__Exercise goal__: An exact copy of the records is required, minus the pictures they hold.

__Data section__:
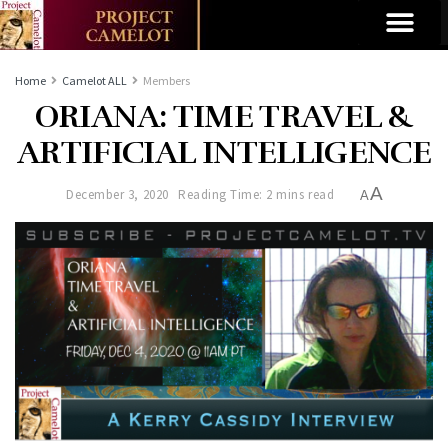
Home
Camelot ALL
Members
ORIANA: TIME TRAVEL &
ARTIFICIAL INTELLIGENCE
A
December 3, 2020
Reading Time: 2 mins read
A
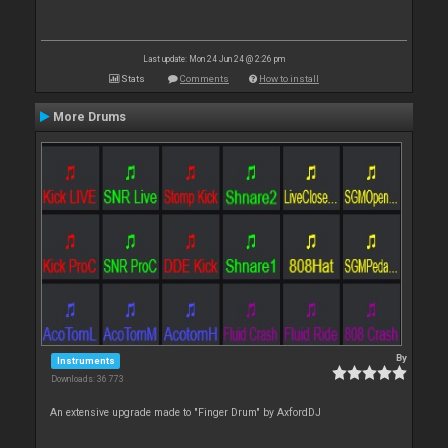
Last update: Mon 24 Jun 24 @ 2:26 pm
Stats
Comments
How to install
More Drums
By
Instruments
Downloads: 36 773
An extensive upgrade made to "Finger Drum" by AxfordDJ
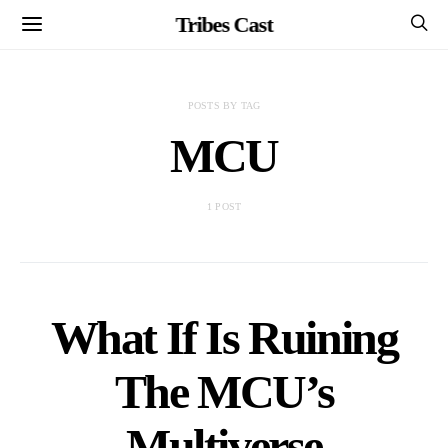
Tribes Cast
POSTS BY TAG
MCU
1 POST
What If Is Ruining
The MCU’s
Multiverse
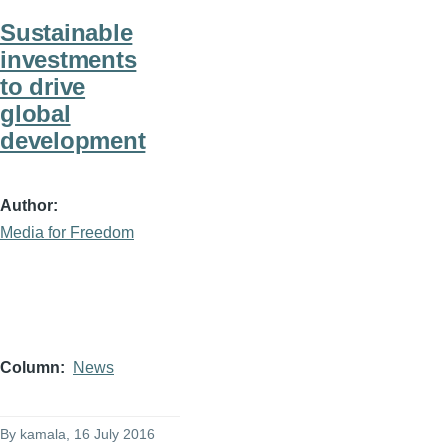
Sustainable
investments
to drive
global
development
Author
Media for Freedom
Column
News
By
kamala
, 16 July 2016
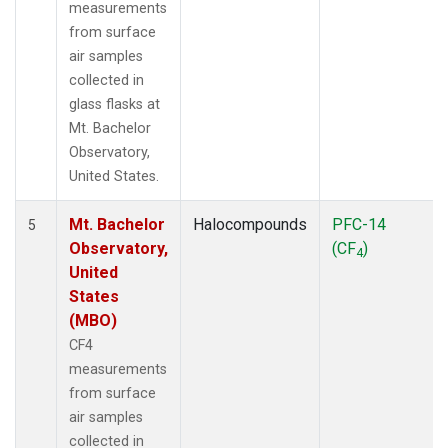
measurements
from surface
air samples
collected in
glass flasks at
Mt. Bachelor
Observatory,
United States.
Mt. Bachelor
Halocompounds
PFC-14
5
Observatory,
(CF
)
4
United
States
(MBO)
CF4
measurements
from surface
air samples
collected in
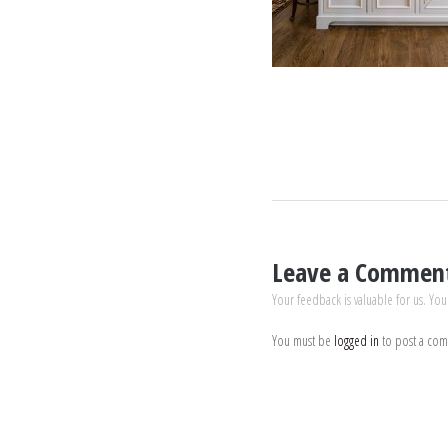
Leave a Commen
Your feedback is valuable for us. You
You must be
logged in
to post a co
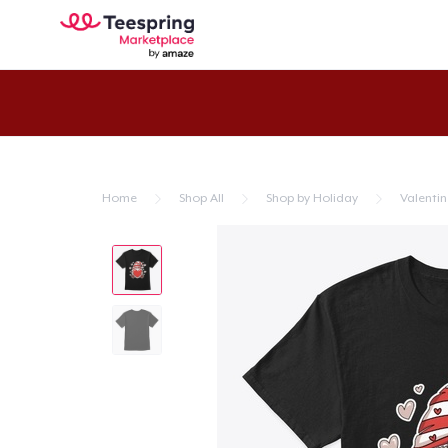
Home
Shop All
Shop by Holiday
Valentin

__Written response__:
Home
Camelot ALL
Members
ORIANA: TIME TRAVEL &
ARTIFICIAL INTELLIGENCE
A
December 3, 2020
Reading Time: 2 mins read
A
Last update: Mon 24 Jun 24 @ 2:26 pm
Stats
Comments
How to install
More Drums
By
Instruments
Downloads: 36 773
An extensive upgrade made to "Finger Drum" by AxfordDJ
Tribes Cast
POSTS BY TAG
MCU
1 POST
What If Is Ruining
The MCU’s
Multiverse
Sustainable
investments
to drive
global
development
Author
Media for Freedom
Column
News
By
kamala
, 16 July 2016
measurements
from surface
air samples
collected in
glass flasks at
Mt. Bachelor
Observatory,
United States.
Mt. Bachelor
Halocompounds
PFC-14
5
Observatory,
(CF
)
4
United
States
(MBO)
CF4
measurements
from surface
air samples
collected in
Leave a Commen
Your feedback is valuable for us. You
You must be
logged in
to post a co
Home
Shop All
Shop by Holiday
Valentin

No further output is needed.